_Exercise requirements_
Go through the listing below and write out exactly the lines from the one that mentions "arc: (763, 551)" through the one that mentions "line: (61, 191) -> (52, 162), dashed -> solid", minus the pictures.

_Exercise material_
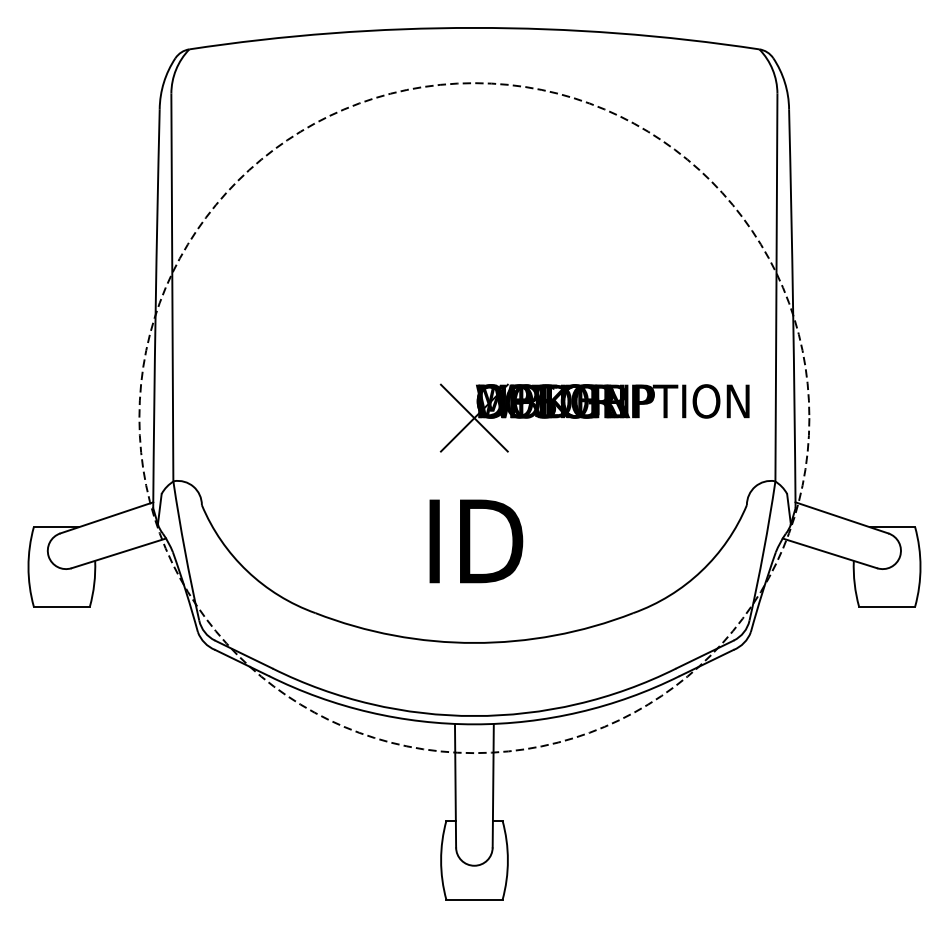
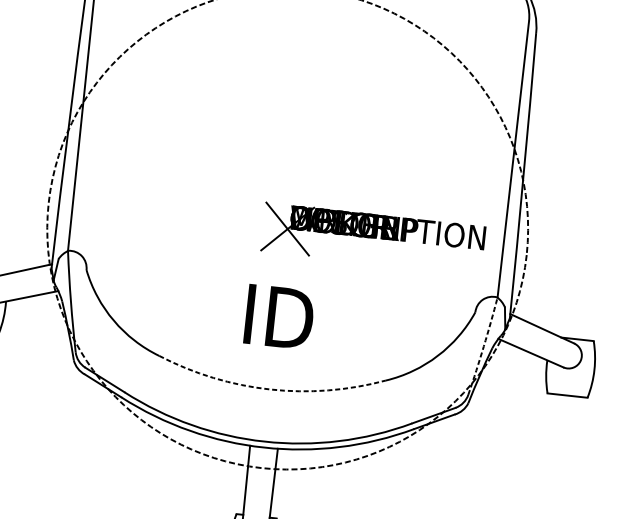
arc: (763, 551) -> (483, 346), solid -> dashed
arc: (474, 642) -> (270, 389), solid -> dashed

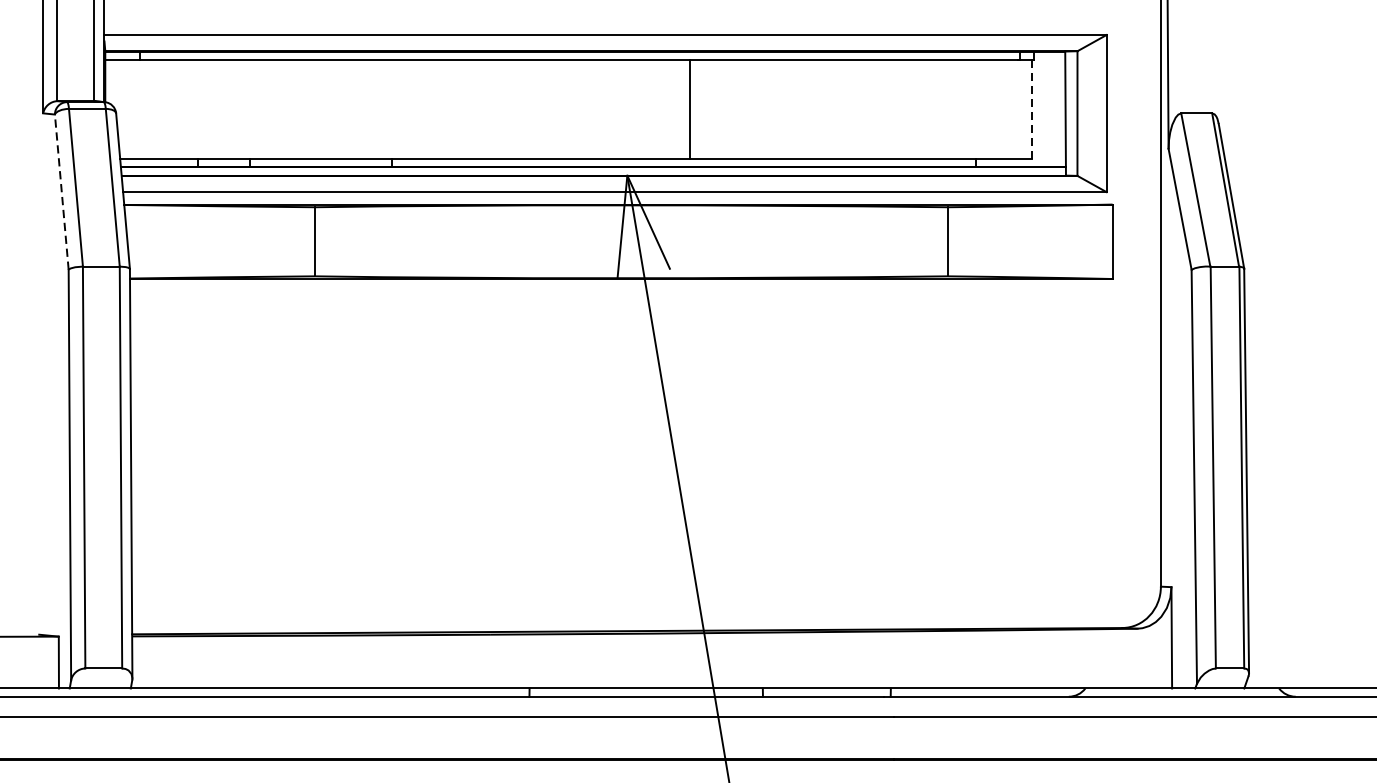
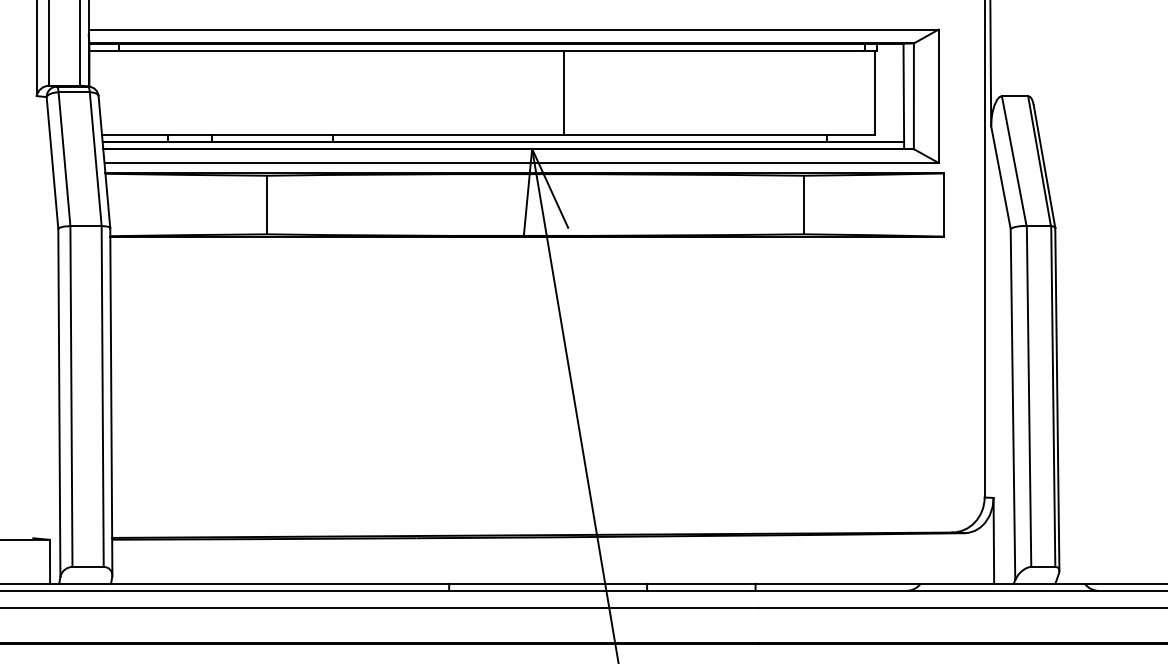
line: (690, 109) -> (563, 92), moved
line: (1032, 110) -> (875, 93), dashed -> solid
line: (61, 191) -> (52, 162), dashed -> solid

==

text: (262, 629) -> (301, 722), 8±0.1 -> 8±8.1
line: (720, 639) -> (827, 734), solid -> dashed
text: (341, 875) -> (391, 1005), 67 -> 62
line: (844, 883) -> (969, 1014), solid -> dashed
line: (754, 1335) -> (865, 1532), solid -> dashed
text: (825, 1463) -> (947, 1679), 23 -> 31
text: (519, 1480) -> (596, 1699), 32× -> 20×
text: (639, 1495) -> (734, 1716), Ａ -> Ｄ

==

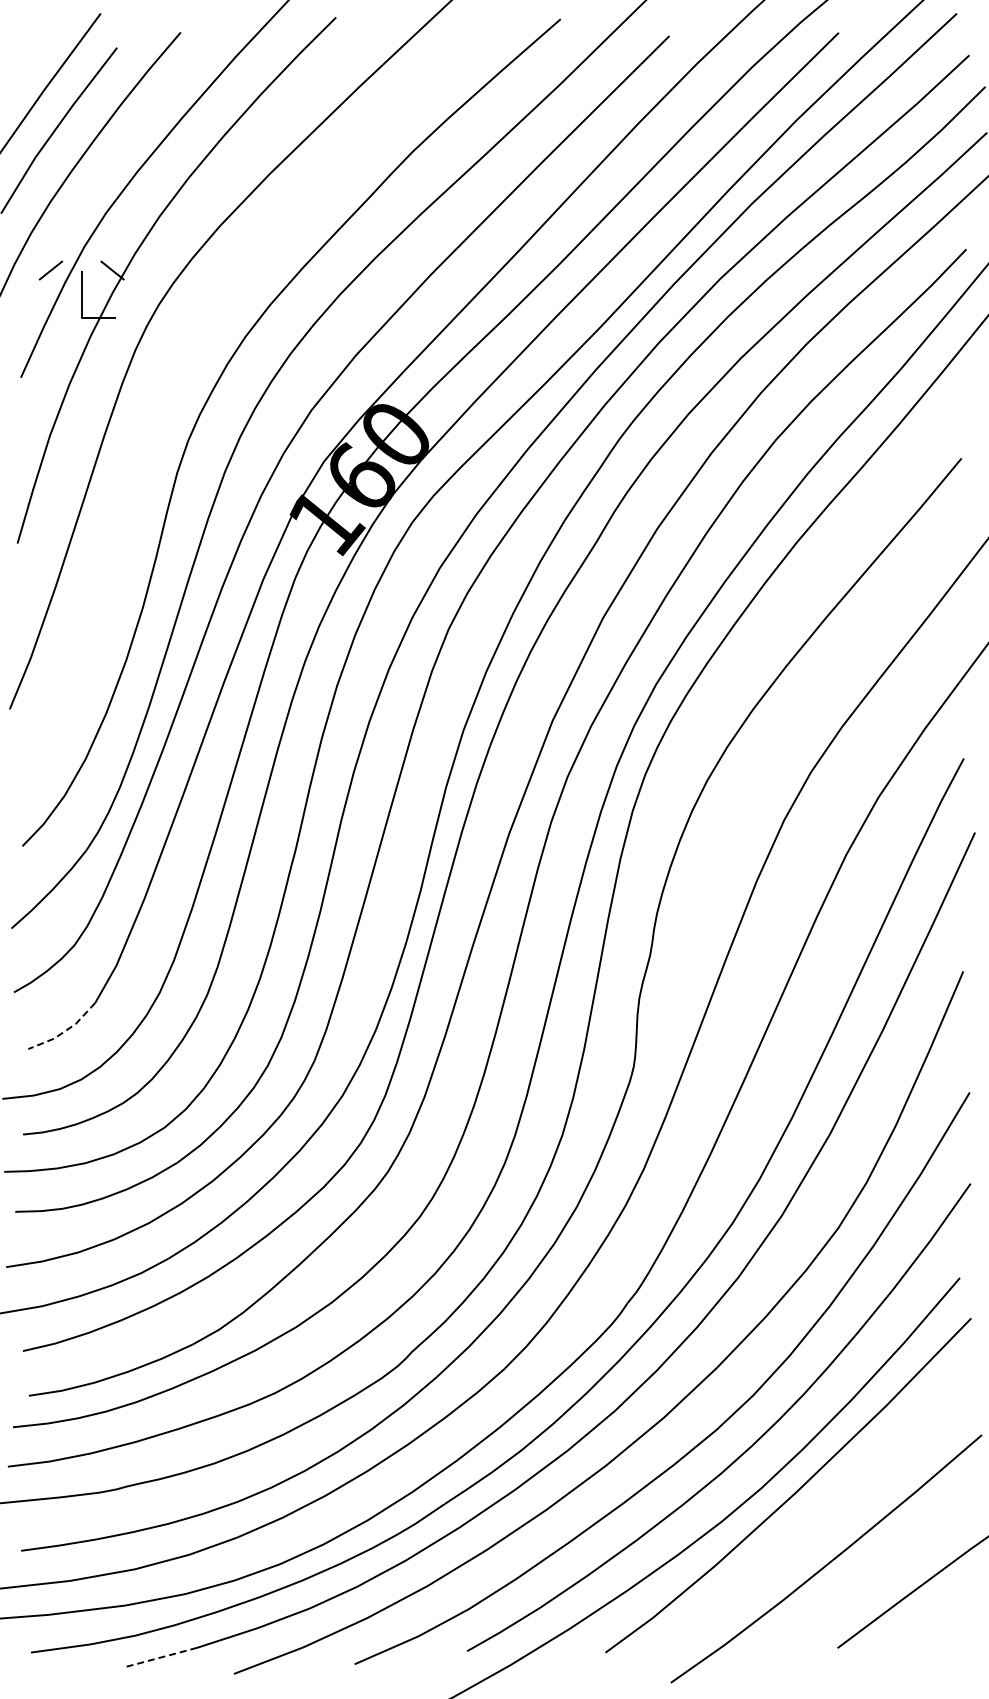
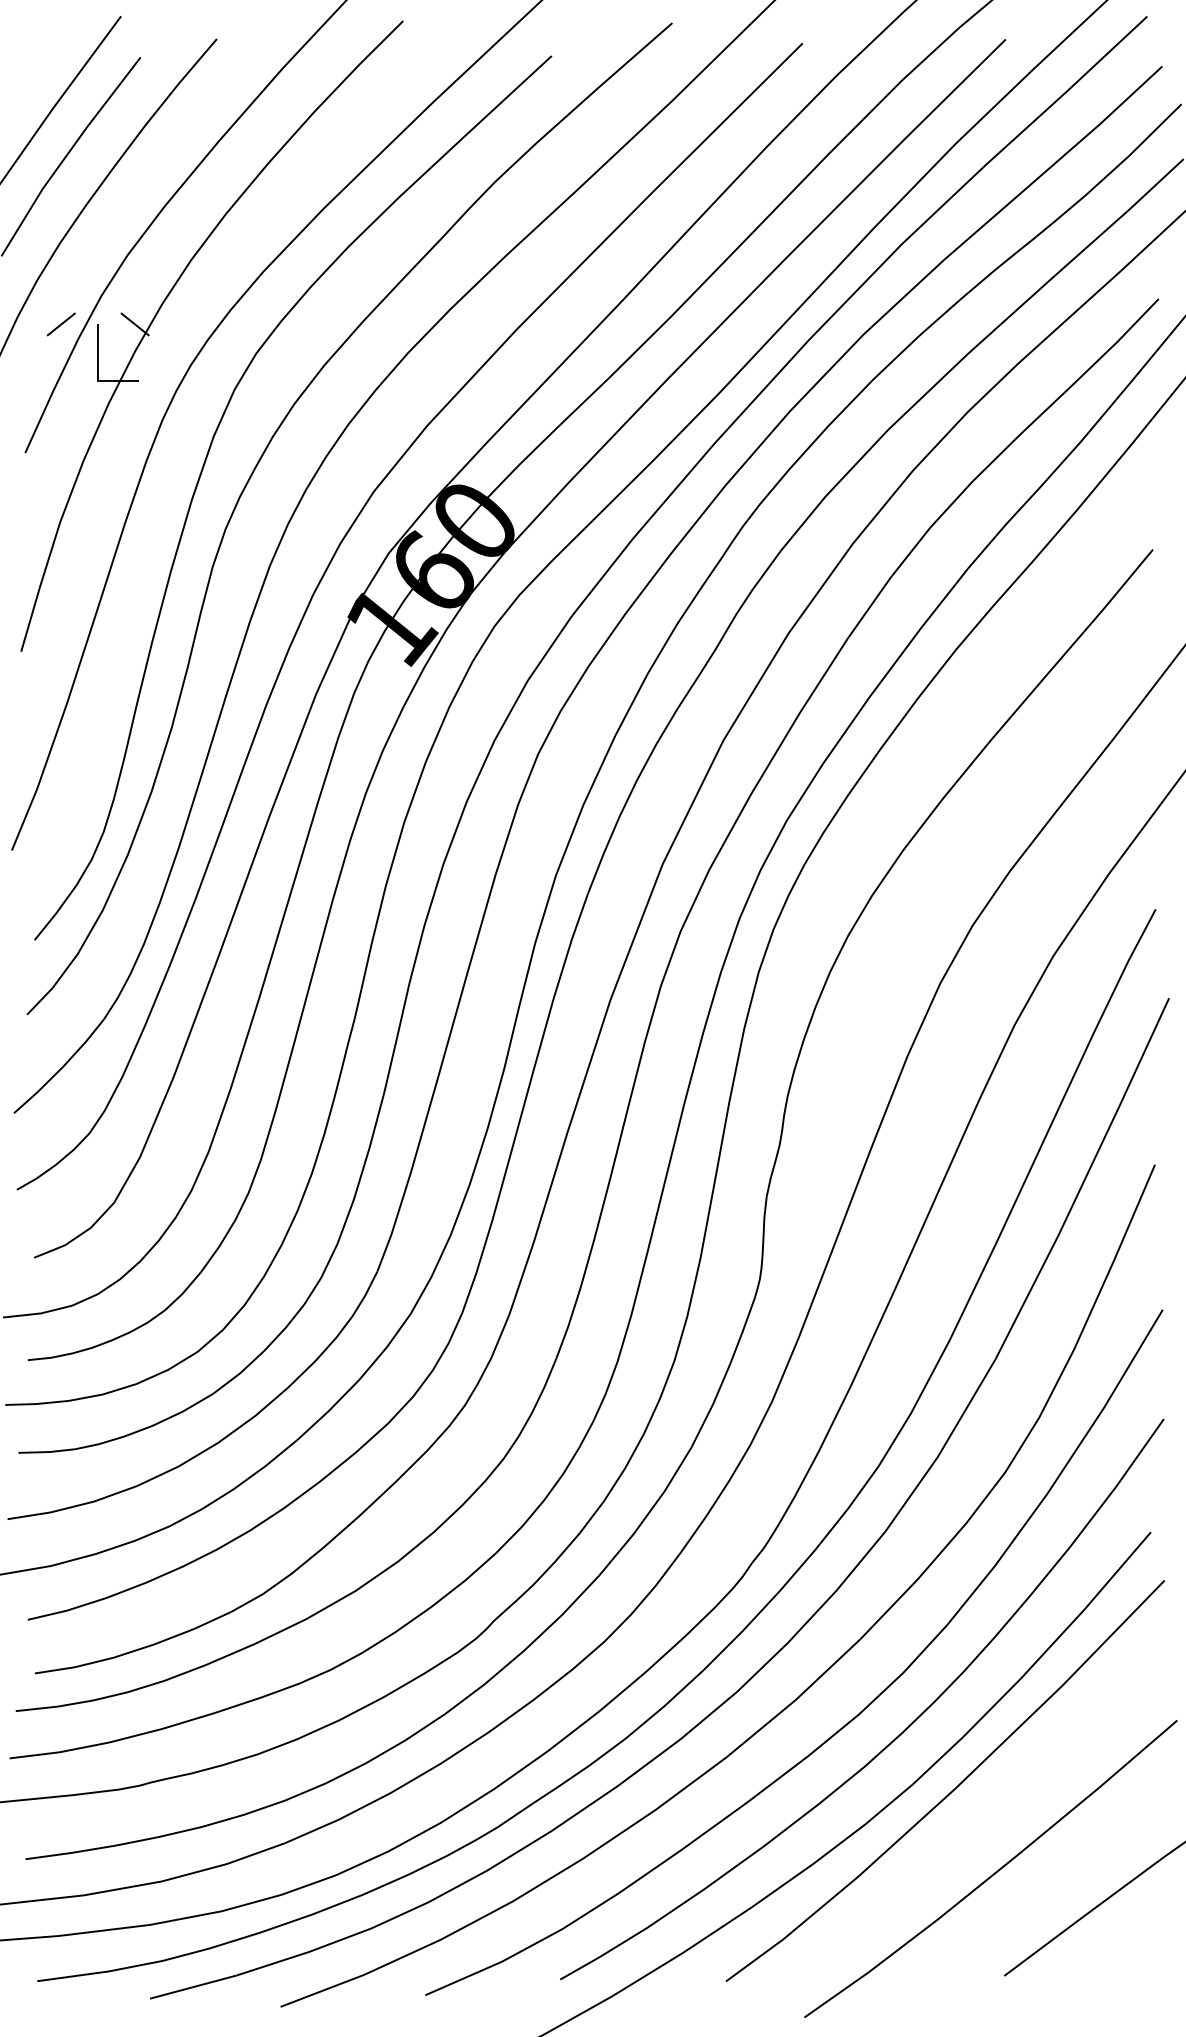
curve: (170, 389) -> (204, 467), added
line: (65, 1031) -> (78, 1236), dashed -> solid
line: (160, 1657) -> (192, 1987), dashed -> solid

_Exercise output_
arc: (763, 551) -> (483, 346), solid -> dashed
arc: (474, 642) -> (270, 389), solid -> dashed

line: (690, 109) -> (563, 92), moved
line: (1032, 110) -> (875, 93), dashed -> solid
line: (61, 191) -> (52, 162), dashed -> solid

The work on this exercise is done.